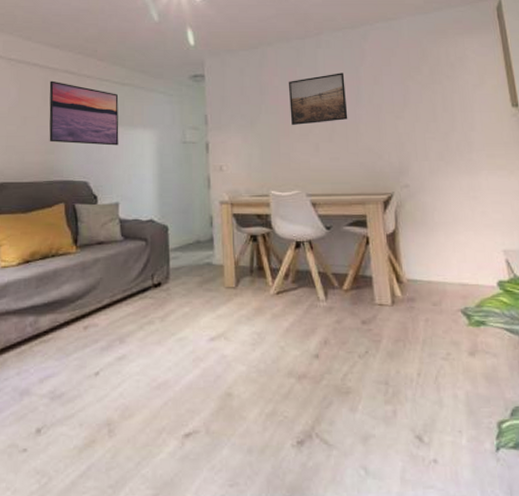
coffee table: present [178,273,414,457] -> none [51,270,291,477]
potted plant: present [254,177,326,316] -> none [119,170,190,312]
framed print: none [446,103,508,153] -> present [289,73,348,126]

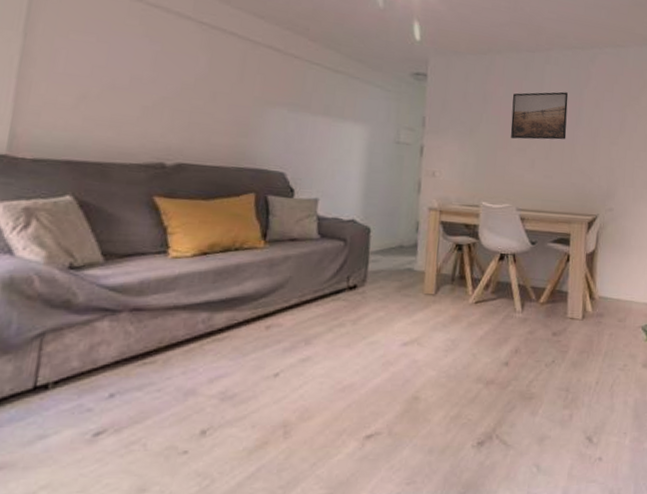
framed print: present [49,80,119,146] -> none [242,55,329,138]

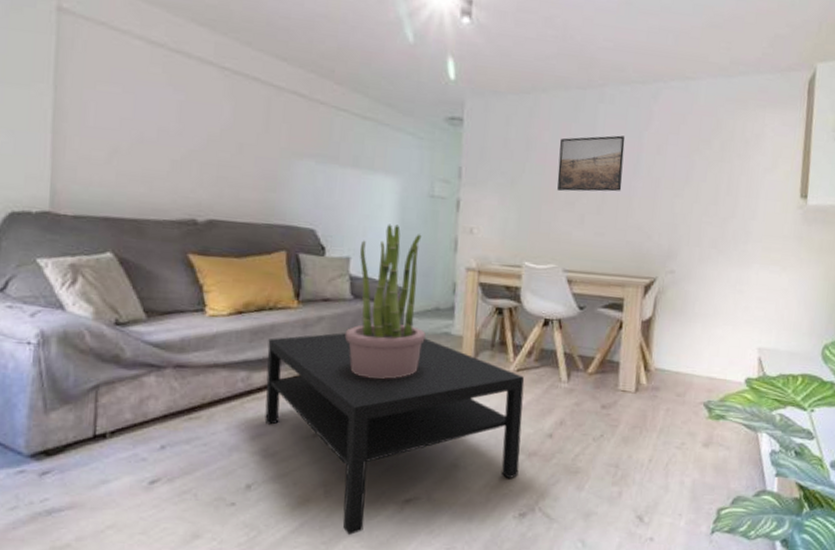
coffee table: none [224,271,483,478] -> present [264,333,525,536]
potted plant: none [311,167,390,315] -> present [345,224,426,379]

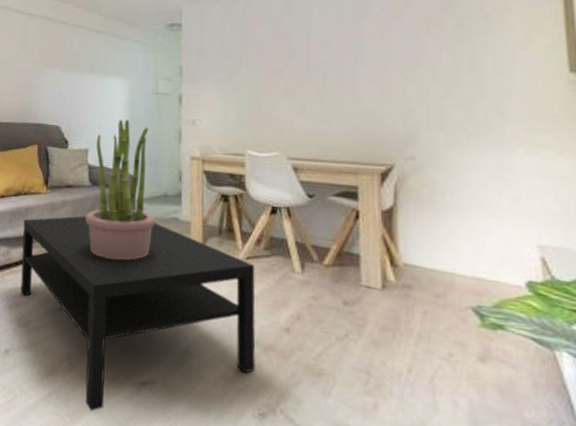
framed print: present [557,135,626,192] -> none [274,25,344,82]

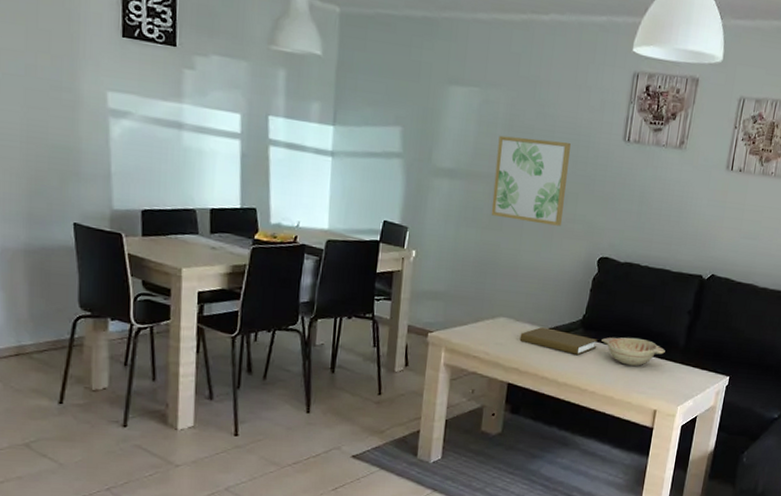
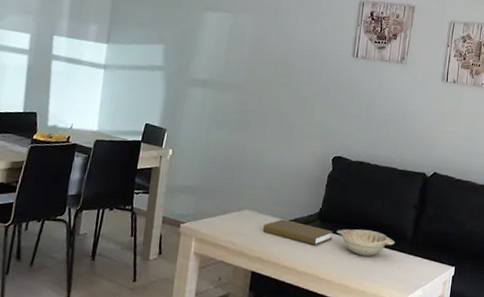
wall art: present [491,135,571,226] -> none [238,52,307,129]

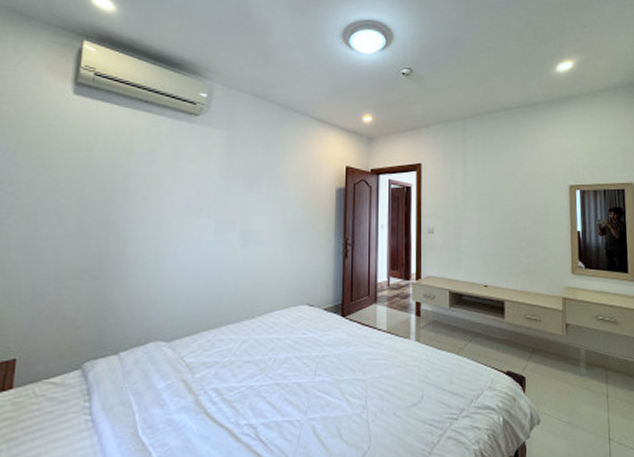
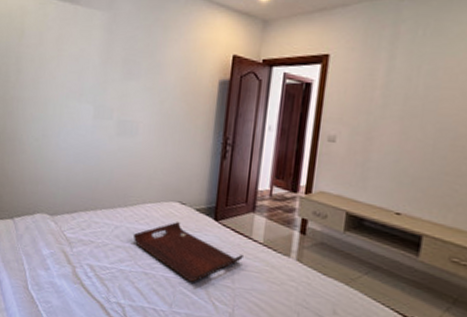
serving tray: none [263,325,371,383] -> present [134,222,243,282]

## [INSTRUCTION]
Keep out the pictures, and copy exactly the lines from the one that contains "framed print: none" through the final line of the records above, both ends included.

## [EXERCISE SOLUTION]
framed print: none [446,103,508,153] -> present [289,73,348,126]

framed print: present [49,80,119,146] -> none [242,55,329,138]

coffee table: none [224,271,483,478] -> present [264,333,525,536]
potted plant: none [311,167,390,315] -> present [345,224,426,379]

framed print: present [557,135,626,192] -> none [274,25,344,82]

wall art: present [491,135,571,226] -> none [238,52,307,129]

serving tray: none [263,325,371,383] -> present [134,222,243,282]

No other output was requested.